Responding to the announcement, the National Republican Senatorial Committee, the Senate GOP’s campaign arm, issued an email blast with a photograph of Mr. Tester laughing and shaking Mr. Biden’s hand at the State of the Union address.

“The Tester-Biden agenda has given Montanans rising crime, higher taxes, and an open southern border that is flooding communities with deadly fentanyl,” said NRC spokesperson Maggie Abboud. “Montanans are going to send Joe Biden’s favorite Senator packing in 2024.”

The NRSC has already been running attack ads against Mr. Tester and other vulnerable Democrats on Medicare and Social Security.

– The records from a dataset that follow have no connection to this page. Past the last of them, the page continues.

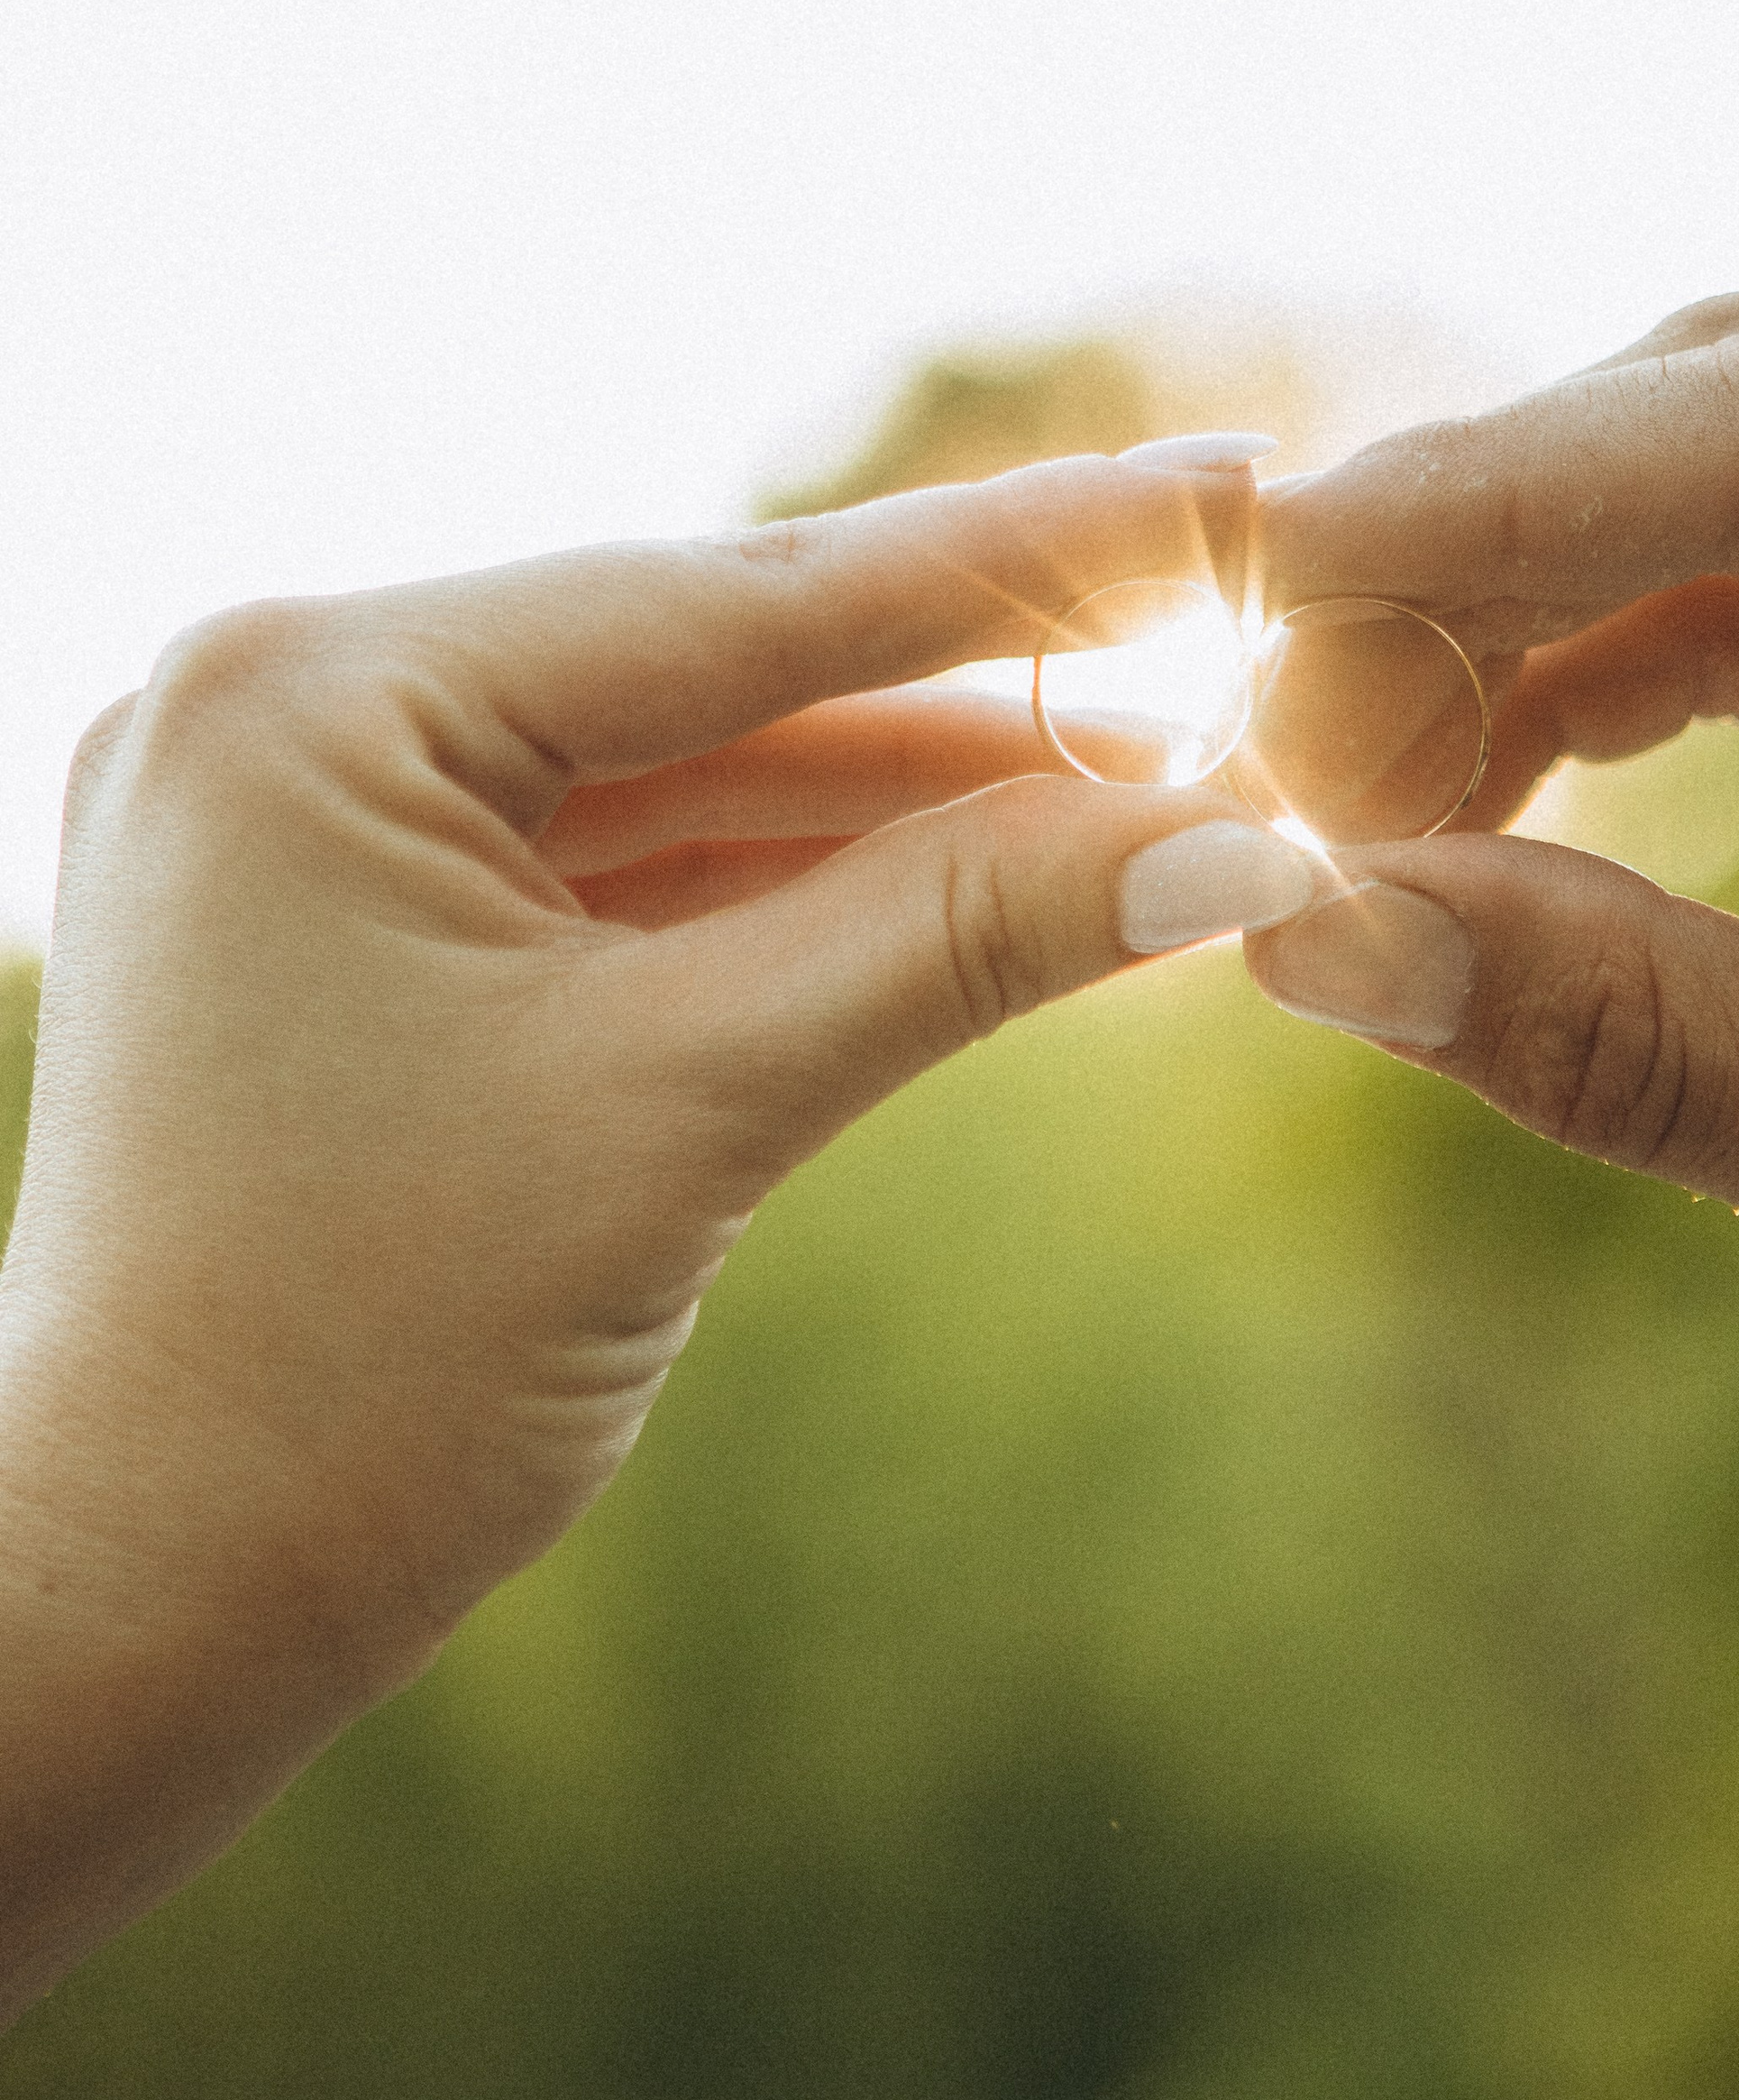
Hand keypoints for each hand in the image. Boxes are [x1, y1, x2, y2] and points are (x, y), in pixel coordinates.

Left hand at [0, 449, 1322, 2012]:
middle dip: (972, 683)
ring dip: (901, 792)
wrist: (135, 1609)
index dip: (1007, 560)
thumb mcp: (690, 1109)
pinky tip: (983, 855)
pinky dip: (790, 883)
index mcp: (313, 694)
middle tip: (1216, 609)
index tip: (1214, 491)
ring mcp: (308, 818)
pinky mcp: (348, 926)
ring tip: (1148, 770)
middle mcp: (287, 709)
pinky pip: (616, 870)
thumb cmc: (358, 1372)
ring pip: (677, 776)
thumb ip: (960, 933)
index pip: (734, 600)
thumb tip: (1241, 838)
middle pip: (711, 672)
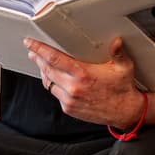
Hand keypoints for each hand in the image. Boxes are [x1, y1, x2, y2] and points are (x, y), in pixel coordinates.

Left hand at [24, 36, 143, 126]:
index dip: (39, 49)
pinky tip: (55, 79)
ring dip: (44, 72)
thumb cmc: (123, 89)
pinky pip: (55, 94)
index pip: (54, 58)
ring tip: (42, 64)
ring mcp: (69, 100)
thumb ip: (118, 52)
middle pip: (47, 69)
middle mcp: (74, 88)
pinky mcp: (69, 108)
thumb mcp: (124, 67)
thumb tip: (116, 41)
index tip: (30, 43)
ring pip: (49, 83)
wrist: (125, 112)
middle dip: (38, 59)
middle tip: (33, 51)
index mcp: (83, 74)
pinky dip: (53, 85)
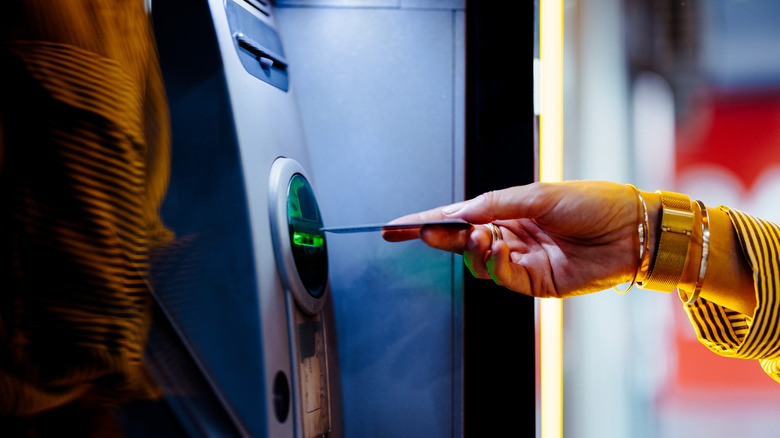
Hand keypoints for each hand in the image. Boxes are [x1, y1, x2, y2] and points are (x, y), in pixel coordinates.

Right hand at [383, 181, 641, 297]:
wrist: (634, 231)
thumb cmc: (594, 202)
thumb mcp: (539, 194)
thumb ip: (494, 204)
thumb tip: (458, 212)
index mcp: (509, 210)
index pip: (459, 216)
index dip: (427, 221)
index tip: (396, 226)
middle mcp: (511, 235)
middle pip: (462, 240)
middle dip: (439, 236)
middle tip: (422, 233)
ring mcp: (521, 260)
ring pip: (478, 261)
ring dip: (470, 249)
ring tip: (475, 235)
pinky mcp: (534, 283)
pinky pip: (502, 277)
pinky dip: (493, 264)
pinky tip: (497, 248)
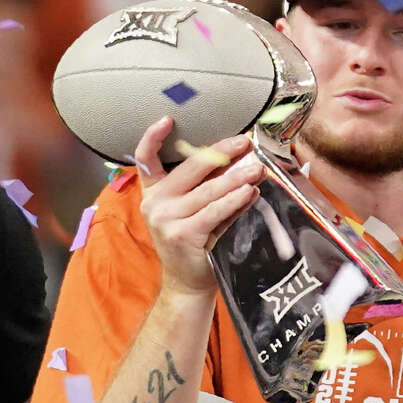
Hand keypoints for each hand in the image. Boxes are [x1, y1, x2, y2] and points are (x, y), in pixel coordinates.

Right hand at [135, 116, 265, 294]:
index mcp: (153, 192)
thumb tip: (238, 160)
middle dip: (222, 152)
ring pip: (209, 190)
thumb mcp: (190, 210)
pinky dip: (235, 200)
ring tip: (257, 168)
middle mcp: (155, 203)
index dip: (153, 137)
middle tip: (245, 142)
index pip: (145, 159)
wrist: (187, 282)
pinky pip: (216, 211)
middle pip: (191, 167)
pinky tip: (250, 191)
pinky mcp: (183, 234)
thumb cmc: (194, 241)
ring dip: (237, 176)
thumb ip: (203, 186)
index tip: (168, 119)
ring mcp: (167, 219)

Democrats face a tough electoral landscape in the 2024 election. There are 20 Democratic-controlled seats up for grabs, compared to 11 Republican-controlled seats.

The three independents also are up for reelection. That latter group notably includes Ms. Sinema. She switched her party affiliation to independent after the fall election and has drawn a challenge from Rep. Ruben Gallego, a progressive Democrat.

Ms. Sinema has not indicated whether she plans to run for reelection, putting her in the same boat as Sen. Joe Manchin III of West Virginia and Bob Casey of Pennsylvania, who is recovering from prostate cancer surgery.

Democrats also are defending vulnerable seats in Michigan, Nevada, Ohio and Wisconsin.

Democrats breathed a sigh of relief last month after Sen. Tim Kaine of Virginia said he plans to run for a third term.